Chaque jour voit des rebondissements dans la situation iranienne. Le pouvoir est déstabilisé mais le régime est encore loin d'être en crise ouverte.

A Téhéran, les manifestations opposant les partisans de Mahmoud Ahmadinejad et ceux de Mir Hossein Moussavi se succèdent. Aujourd'hui, ce dernier appelle à une « journée de deuil » en hommage aux sept manifestants tués dans ces rangs depuis le début des évènements. Nul ne saurait prévoir précisément la suite des évènements, les plus graves depuis l'avènement de la Révolution islamique en 1979.

En quelques jours, les rebondissements n'ont pas manqué.

Au soir de l'élection, le vendredi 12, Mahmoud Ahmadinejad et Mir Hossein Moussavi revendiquaient tous deux la victoire, au terme d'une journée de mobilisation sans précédent pour ce scrutin (85%).



Des fraudes évidentes, mais...

Le lendemain, bien avant les trois jours de « prudence » recommandés par les pratiques usuelles iraniennes lors des scrutins, la victoire annoncée soudainement de Mahmoud Ahmadinejad (63% des voix contre 34% à Mir Hossein Moussai) provoque la colère des partisans de Moussavi qui manifestent dans les rues de Téhéran, dénonçant l'irrégularité du scrutin aux cris de « Dictature, dictature ! », « Démission du gouvernement de coup d'Etat ! ». Des affrontements avec la police se transforment en émeutes. Au moins neuf responsables réformateurs, dont deux anciens vice-ministres, sont arrêtés.

Le dimanche, Ahmadinejad déclare que les élections sont «les plus propres», tandis que Moussavi demande leur annulation pour irrégularités. Washington exprime des doutes sur la légitimité de la victoire du président sortant. Le soir, la milice islamique du Bassidj attaque les dortoirs de l'Université de Téhéran.

Lundi, les manifestants défilent par centaines de milliers à Téhéran malgré l'interdiction, demandant l'annulation de la présidentielle et un nouveau scrutin. Plus tard dans la soirée, sept civils sont tués en marge de la manifestation après s'en être pris à une base du Bassidj.

Mardi, le président du Parlement Ali Larijani, conservateur influent, tient le ministre de l'Intérieur Sadegh Mahsouli pour responsable des attaques contre des étudiants et des habitants d'une cité du nord de Téhéran dimanche. De son côté, le puissant Conseil des gardiens de la Constitution se dit prêt à recompter les bulletins de vote dans les urnes «sujettes à contestation», en annonçant que le résultat final ne saurait être, de toute manière, contesté. Plusieurs villes de province, notamment Machhad, Ispahan, Shiraz, sont touchées par le mouvement de protestation. Le grand ayatollah iranien dissident Hossein Ali Montazeri appelle la jeunesse iranienne à poursuivre ses manifestations pour «réclamer ses droits» pacifiquement.

#### LISTE DES DONNÉES
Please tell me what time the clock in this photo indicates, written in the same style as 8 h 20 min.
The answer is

---

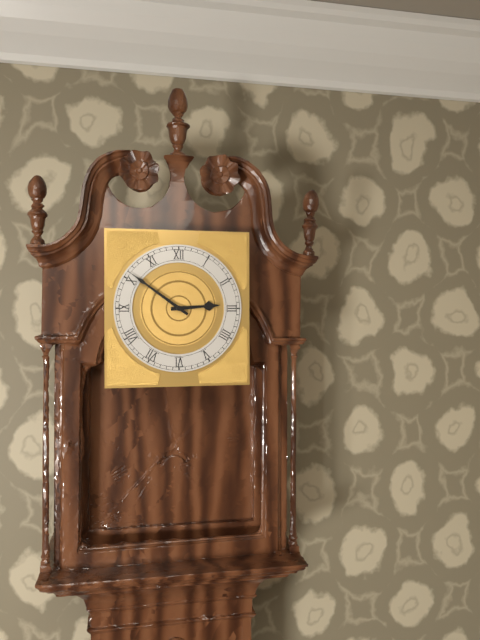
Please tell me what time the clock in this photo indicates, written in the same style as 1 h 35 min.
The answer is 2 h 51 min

#### LA CONSIGNE
Relevez, s'il vous plaît, toutes les villes de province que l'extrait nomme parmi celles touchées par le mouvement de protestation. Les lignes ci-dessus n'ont aucun rapport avec l'extrait.

#### RÉPONSE ATTENDUE
Machhad, Ispahan, Shiraz.